Until her children’s school — Edwin S. Richards elementary — was included on a list of five schools being considered for closure, Petty was content as a mother and full-time finance manager at Morrey Infiniti Nissan in Coquitlam.

“I got a crash course on school board policy,” she said of those early days. She and other parents in the district spent countless hours preparing presentations and pouring over documents trying to source salient points to convince trustees to keep their respective schools open.

Three years later, Petty found herself sitting as a trustee, watching other parents working diligently to convince her to keep Deroche and Durieu elementary schools open.

“Did I feel for [the parents and students]? Yes. I’ve been in your shoes and I get it,” she noted.

“We all had an awful lot of butterflies” on Feb. 22, 2011 when the final choice was made. All the trustees said it was the most difficult decision they had made, and Petty was hopeful parents understand this decision, and all others around the table, was not made lightly.

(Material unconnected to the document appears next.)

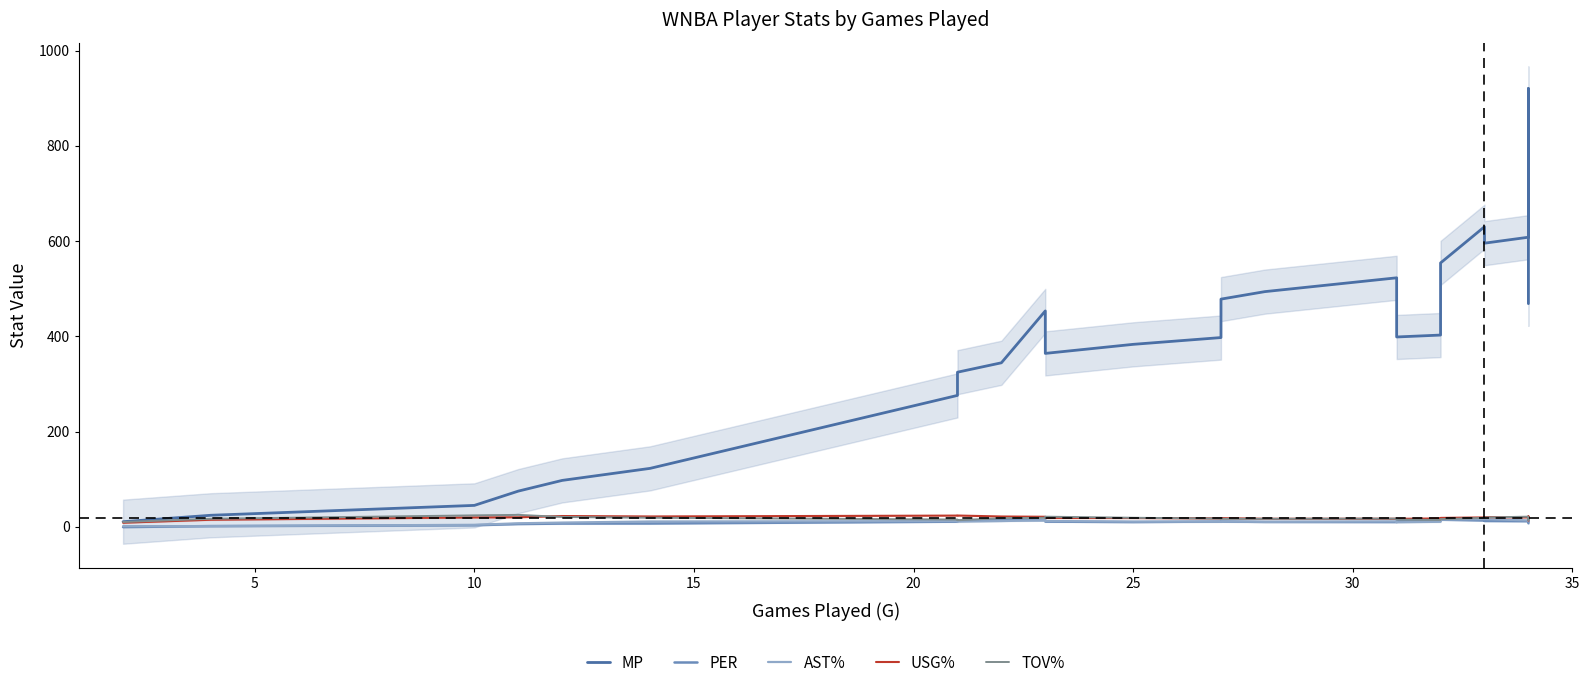

How many data points in PER are less than 12?

18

“A lot of parents don’t know what the board is ... and a lot of people don’t understand how governance really works,” she said. “It’s really easy to criticize people. The tough stuff is actually getting out there and doing it.”

This sentiment underlines why Petty took on the challenge of being a politician.

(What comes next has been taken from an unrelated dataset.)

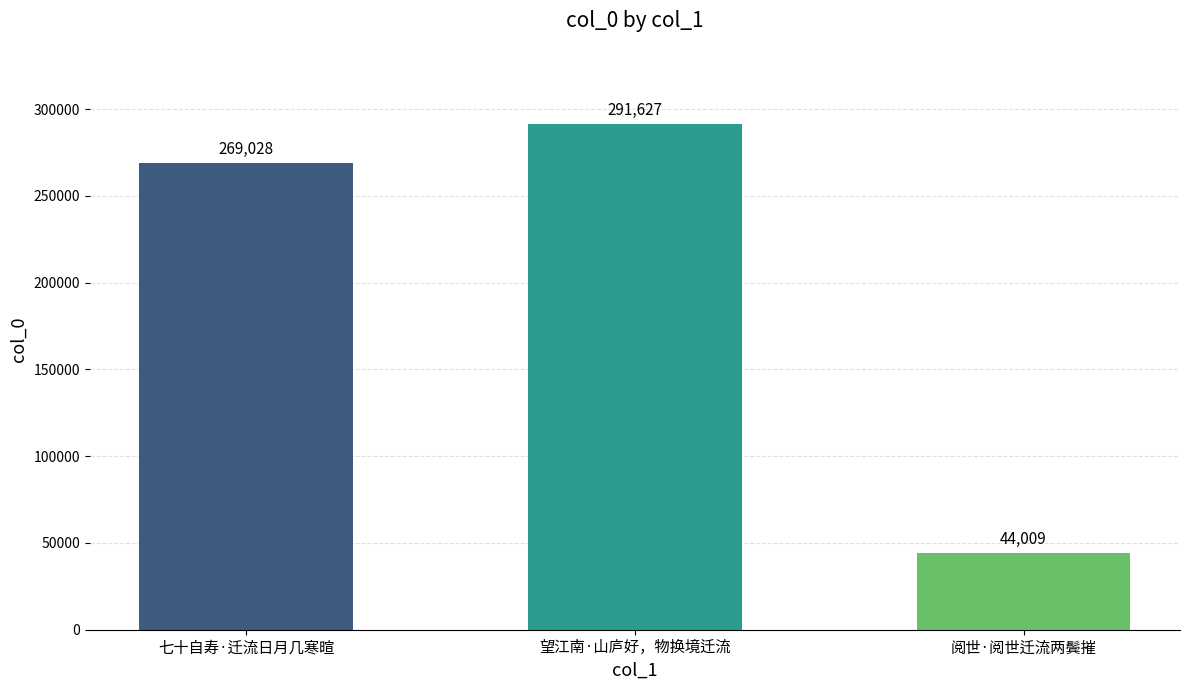

At which label is the value closest to 167818?

七十自寿·迁流日月几寒暄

“If anyone is going to spend $60 million [Mission’s approximate budget], I wanted to make sure it was done right. I don’t want decisions made based purely on emotion.”

Petty’s own involvement — beyond working with the PAC for years — with the school district began in November 2007, when alongside ESR, the board of trustees put Ferndale, Fraserview, Stave Falls, and West Heights elementary on a list for possible closure. In March 2008, trustees voted to shut the doors at Ferndale, Fraserview and Stave Falls.

In 2008 she argued ESR was too complex a school to close, and in the end, the board agreed with her.

And it was shortly after that event her friends started putting the idea forward of Petty running for a spot as a trustee in the November 2008 election.

“It was no light conversation and it wasn’t until September that I decided,” she said.

“I’m not afraid to ask the questions and I always try to think four steps out. I’m not a school teacher — I have a finance background. But I look at the long-term implications while understanding the short term effects,” she said.

Despite her fight to convince trustees, the Israel Avenue resident said she was never mad at anyone on the board, and wasn’t intent on kicking a trustee out to make room for her. When former trustee Shelley Clarkson announced her retirement from the board, Petty switched her riding with 16 minutes left before the filing deadline to run in the rural riding.

Petty was acclaimed and the rest of the board remained status quo.

The thrill of getting involved was quickly buried as Petty took up her position.

“It was straight up hell,” she said of the first year’s steep learning curve. “I had to figure out my role as an individual trustee and how that rolls into the board decision-making process.”

Petty soon found herself having to think on multiple levels simultaneously: “Here’s what I want as a parent, as an ex-PAC member and as a trustee. Now I have to balance that with the needs of the other 6,400 kids.”And while Petty thought she understood what it meant to be a trustee before getting acclaimed, reality showed the error of her presumptions, especially around funding.

So much is decided provincially and is beyond the policy board’s control. But the hard decisions on how to implement what they’re told fall to trustees, including the legislated requirement that school district can not run deficits.

This particular piece forced the 2008 conversation on school closures, as well as last month’s decision, which will see Durieu Elementary School shut down at the end of the academic year due to low enrolment.

Despite the stress and time away from her family, Petty said she intends to run for re-election in November.

“I didn’t get on this for a one-year term. I have committed myself” until the electorate decides they don’t want her on the board.

“I’m committed to not just maintaining the status quo.”